Des Moines’ East Village is changing. Urban infill and adaptive reuse have revitalized the district with apartments, retail options, and office spaces. 111 E Grand is the latest addition to an area on the upswing.
Our client, 111 East Grand, LLC represents a joint venture among JSC Properties, Rypma Properties, Christensen Development, and Ryan Companies. We had recently completed several nearby mixed-use buildings and parking facilities with the team.
The trust those projects built gave us the confidence to suggest a mass timber strategy for their new development. Given the surrounding revitalized building stock, timber seemed like the right material for conscientious ground-up construction. The 4-story structure locates three floors of commercial office space over street level retail.
Our clients asked themselves two critical questions: ‘what will our tenants be like, and why will they want to locate in our project?’ Market studies suggested that prospective tenants could include retailers and professional firms seeking a unique location in a hip downtown area to attract clientele and talent, respectively. For both target tenant types, high-quality design would be a justifiable investment. When we suggested that a slightly ‘edgy’ building might be appropriate, our client reminded us that ‘cutting edge is ok, bleeding edge is not.’
111 East Grand, LLC
Des Moines, Iowa
Where We Started
We made sure to substantiate mass timber’s potential when we suggested it. The team visited Minneapolis’ T3 office building to get a grasp on mass timber’s spatial qualities and we facilitated a cost/benefit review for the owners to assess the value of providing ‘something special.’
Previous mass timber buildings had used Cross Laminated Timber (CLT) and Nail Laminated Timber (NLT). After interviews with various suppliers, the team decided to pursue Dowel Laminated Timber (DLT) for 111 E. Grand. The timber supplier we selected had already made substantial capital investment into the technology, allaying owners’ concerns about risk.

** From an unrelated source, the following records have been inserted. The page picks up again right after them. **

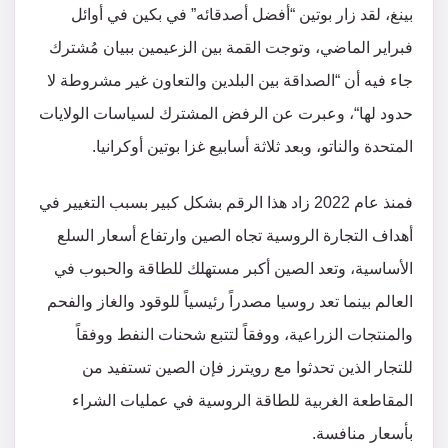
بينغ، لقد زار بوتين “أفضل أصدقائه” في بكين في أوائل
فبراير الماضي، وتوجت القمة بين الزعيمين ببيان مُشترك
جاء فيه أن “الصداقة بين البلدين والتعاون غير مشروطة لا
حدود لها“، وعبرت عن الرفض المشترك لسياسات الولايات
المتحدة والناتو، وبعد ثلاثة أسابيع غزا بوتين أوكرانيا.
فمنذ عام 2022 زاد هذا الرقم بشكل كبير بسبب التغيير في
أهداف التجارة الروسية تجاه الصين وارتفاع أسعار السلع
الأساسية، وتعد الصين أكبر مستهلك للطاقة والحبوب في
العالم بينما تعد روسيا مصدراً رئيسياً للوقود والغاز والفحم
والمنتجات الزراعية، ووفقاً لتتبع شحنات النفط ووفقاً
للتجار الذين تحدثوا مع رويترز فإن الصين تستفيد من
المقاطعة الغربية للطاقة الروسية في عمليات الشراء
بأسعار منافسة.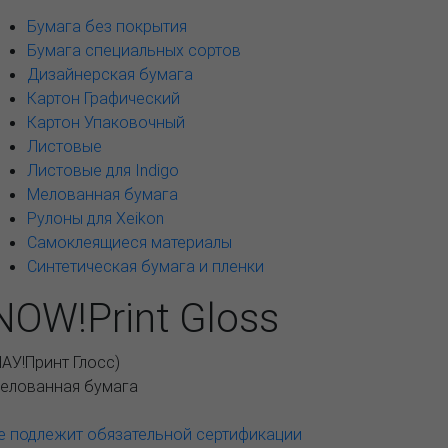
Бумага без покрытия
Бумага специальных сортов
Дизайнерская бумага
Картон Графический
Картон Упаковочный
Листовые
Листовые для Indigo
Мелованная бумага
Рулоны для Xeikon
Самоклеящиеся материалы
Синтетическая бумага и пленки
NOW!Print Gloss
НАУ!Принт Глосс
)
елованная бумага
е подлежит обязательной сертификации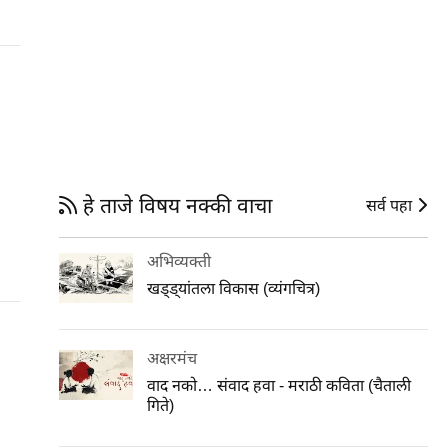
हे ताजे विषय नक्की वाचा
सर्व पहा
अभिव्यक्ती
खड्ड्यांतला विकास (व्यंगचित्र)
अक्षरमंच
वाद नको… संवाद हवा - मराठी कविता (चैताली
गिते)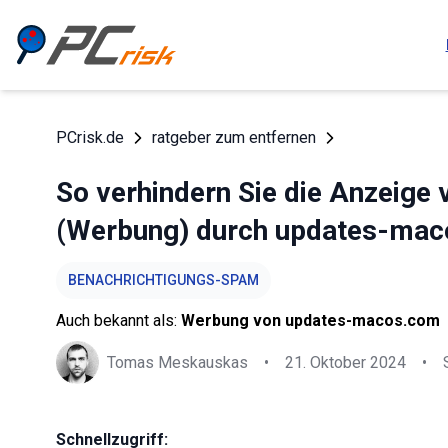
PCrisk.de
ratgeber zum entfernen
So verhindern Sie die Anzeige
(Werbung) durch updates-ma
BENACHRICHTIGUNGS-SPAM
Auch bekannt als:
Werbung von updates-macos.com
Tomas Meskauskas
•
21. Oktober 2024
•
Schnellzugriff: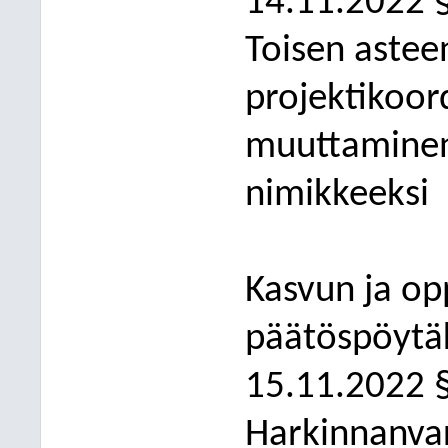
1
4
.11.2022 
Toisen astee
projektikoor
muuttaminen 
nimikkeeksi
Kasvun ja op
päätöspöytäk
1
5
.11.2022 
Harkinnanvar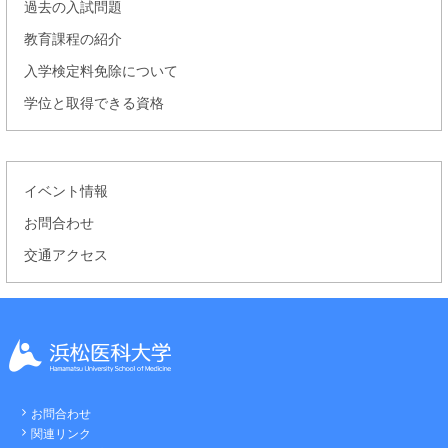
過去の入試問題
教育課程の紹介
入学検定料免除について
学位と取得できる資格
イベント情報
お問合わせ
交通アクセス
お問合わせ
関連リンク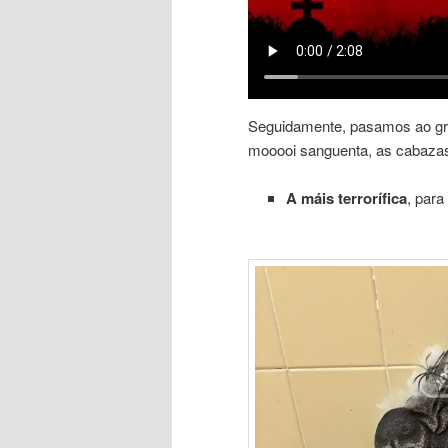
Seguidamente, pasamos ao gra
mooooi sanguenta, as cabazas
A máis terrorífica
, para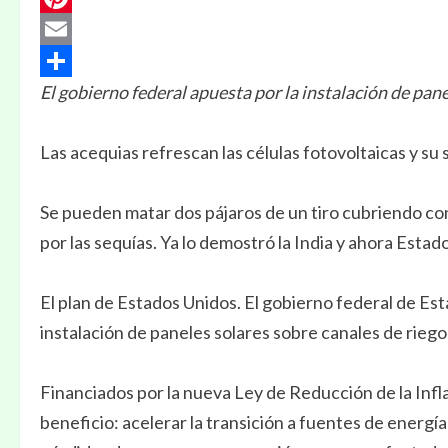
Pinterest
Email
El gobierno federal apuesta por la instalación de pane
Compartir
Las acequias refrescan las células fotovoltaicas y su 
Se pueden matar dos pájaros de un tiro cubriendo con
por las sequías. Ya lo demostró la India y ahora Estad
El plan de Estados Unidos. El gobierno federal de Est
instalación de paneles solares sobre canales de riego
Financiados por la nueva Ley de Reducción de la Infl
beneficio: acelerar la transición a fuentes de energía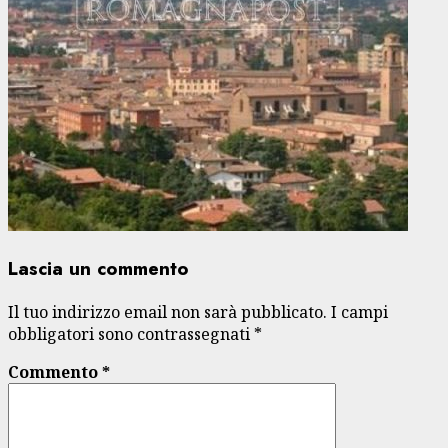
Lascia un commento
Il tuo indirizzo email non sarà pubblicato.
I campi
obbligatori sono contrassegnati
*
Commento
*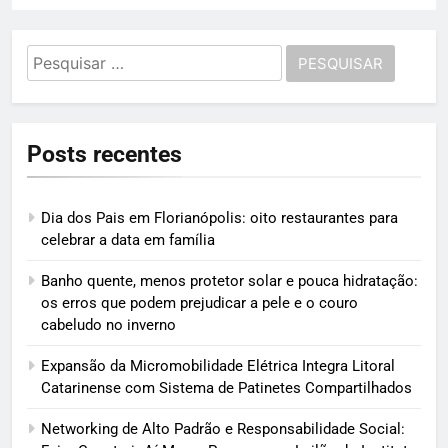
Pesquisar
por:
Posts recentes
Dia dos Pais em Florianópolis: oito restaurantes para
celebrar a data em família
Banho quente, menos protetor solar e pouca hidratação:
os erros que podem prejudicar a pele e o couro
cabeludo no inverno
Expansão da Micromobilidade Elétrica Integra Litoral
Catarinense com Sistema de Patinetes Compartilhados
Networking de Alto Padrão e Responsabilidade Social: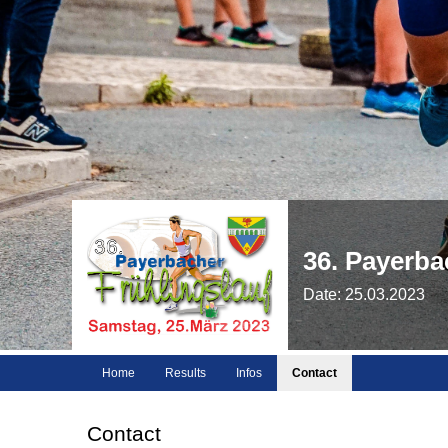
36. Payerba
Date: 25.03.2023
Home
Results
Infos
Contact
Contact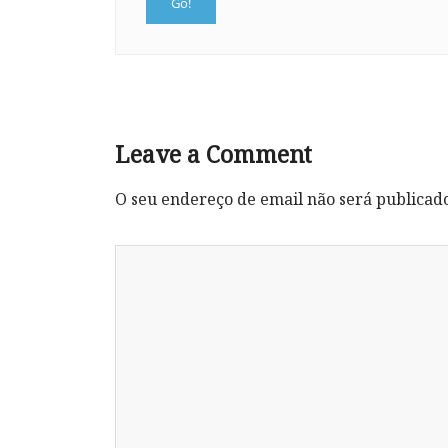
Leave a Comment
O seu endereço de email não será publicad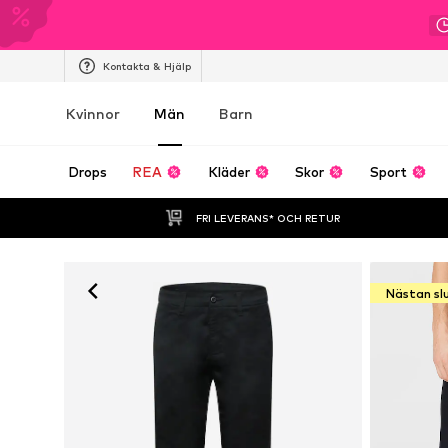
Kontakta & Hjälp
Kvinnor
Män
Barn
Drops
REA
Kläder
Skor
Sport
FRI LEVERANS* OCH RETUR
Nästan sl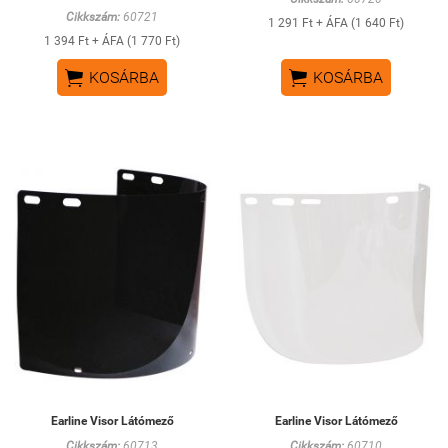
Cikkszám:
60721
1 291 Ft + ÁFA (1 640 Ft)
1 394 Ft + ÁFA (1 770 Ft)


KOSÁRBA
KOSÁRBA
Earline Visor Látómező
Earline Visor Látómező
Cikkszám:
60713
Cikkszám:
60710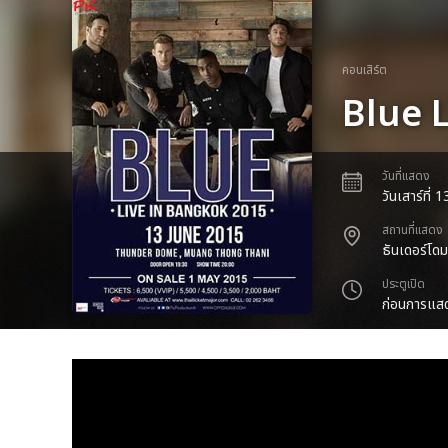
คอนเสิร์ต
Blue 
วันที่แสดง
วันเสาร์ที่
สถานที่แสดง
ธันเดอร์โด
ประตูเปิด
ก่อนการแสด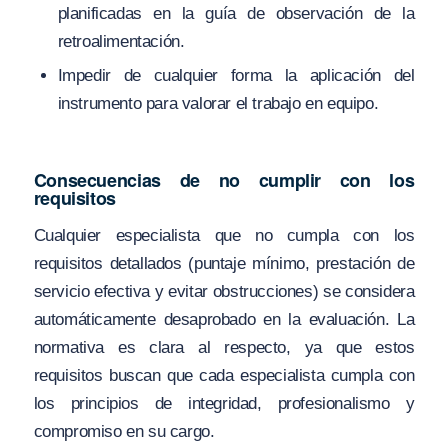
planificadas en la guía de observación de la
retroalimentación.
Impedir de cualquier forma la aplicación del
instrumento para valorar el trabajo en equipo.
Consecuencias de no cumplir con los
requisitos
Cualquier especialista que no cumpla con los
requisitos detallados (puntaje mínimo, prestación de
servicio efectiva y evitar obstrucciones) se considera
automáticamente desaprobado en la evaluación. La
normativa es clara al respecto, ya que estos
requisitos buscan que cada especialista cumpla con
los principios de integridad, profesionalismo y
compromiso en su cargo.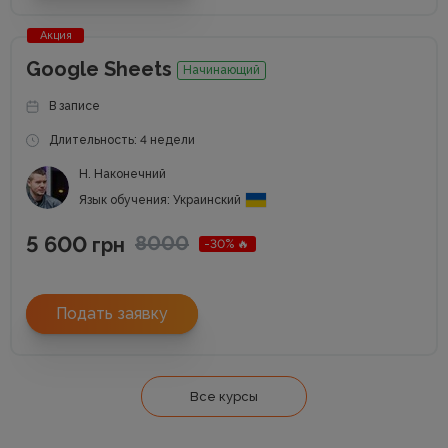
Акция
Google Sheets
Начинающий
В записе
Длительность: 4 недели
Н. Наконечний
Язык обучения: Украинский
5 600
8000
грн
-30% 🔥
Подать заявку
Все курсы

DLT is prevalent in Europe and recently found its way to North America. In DLT, a manufacturer hydraulically inserts hardwood dowels into softwood dimensional lumber. The hardwood expands upon reaching moisture equilibrium and creates a friction bond with the softwood. This application greatly reduces the need for glue and drastically decreases off-gassing upon fabrication.
What We Did
We followed an Integrated Project Delivery (IPD) approach. During the design phase, we shared the Building Information Model (BIM) with the mass timber supplier. That allowed the supplier to create precise shop drawings detailing each column, beam, and panel. We then shared the model with the general contractor, who combined it with the consultants’ models. Virtual Design and Construction (VDC) meetings enabled the team to see where conflicts would occur among different systems. Finally, just prior to construction, our mass timber engineers provided erection drawings to choreograph a fast-paced installation.
A kit-of-parts approach allowed the entire structure to be erected within a 7-week period. A steel or concrete structure would have added an additional 6 weeks to the schedule. Time is money. Once the precast concrete portion of the project was complete, two of the mass timber team remained on site to lead a small crew of local carpenters. The supplier shipped the DLT panels in trucks timed to the installation sequence, arriving ready for its cargo to be lifted into place.
Despite the rectilinear footprint of the building (265’x65’), the structure was erected in separate phases; as three towers moving east to west. This enabled the crane to occupy the footprint of the building and transfer west into the staging area, eliminating the need for any road closures.
How it Works
111 East Grand’s mass timber strategy has yielded several benefits. It is technically a hybrid system, relying on a precast concrete service core to buttress against lateral forces while housing the stairs, elevators, mechanical shafts, and utilities.
Off-site fabrication paid off during construction, minimizing disturbance, crew size, and the cost of operating during one of the worst Iowa winter in years.
Mass timber brings substantial environmental benefits. 1,180 cubic meters of timber was used throughout the building structure. That’s 284 tons of sequestered carbon and 1,042 tons of sequestered CO2. To translate to experience, our impact would be the same as 170 cars being kept off the road for a year, or the energy of operating 75 single family houses in a year.
The wood’s refined aesthetics enable it to remain exposed as an interior finish. This minimizes tenant improvement work (like dropped ceilings and column wraps) while enriching occupants’ visual, tactile, and olfactive experience. Each tenant floor is provided with restrooms, a shower room, and locker rooms to promote walking and biking. Operable windows allow natural ventilation and balconies on the west take advantage of impressive views towards downtown.
The lasting benefits of carbon sequestration and biophilia will contribute to occupant health and provide a sustainable long-term work environment.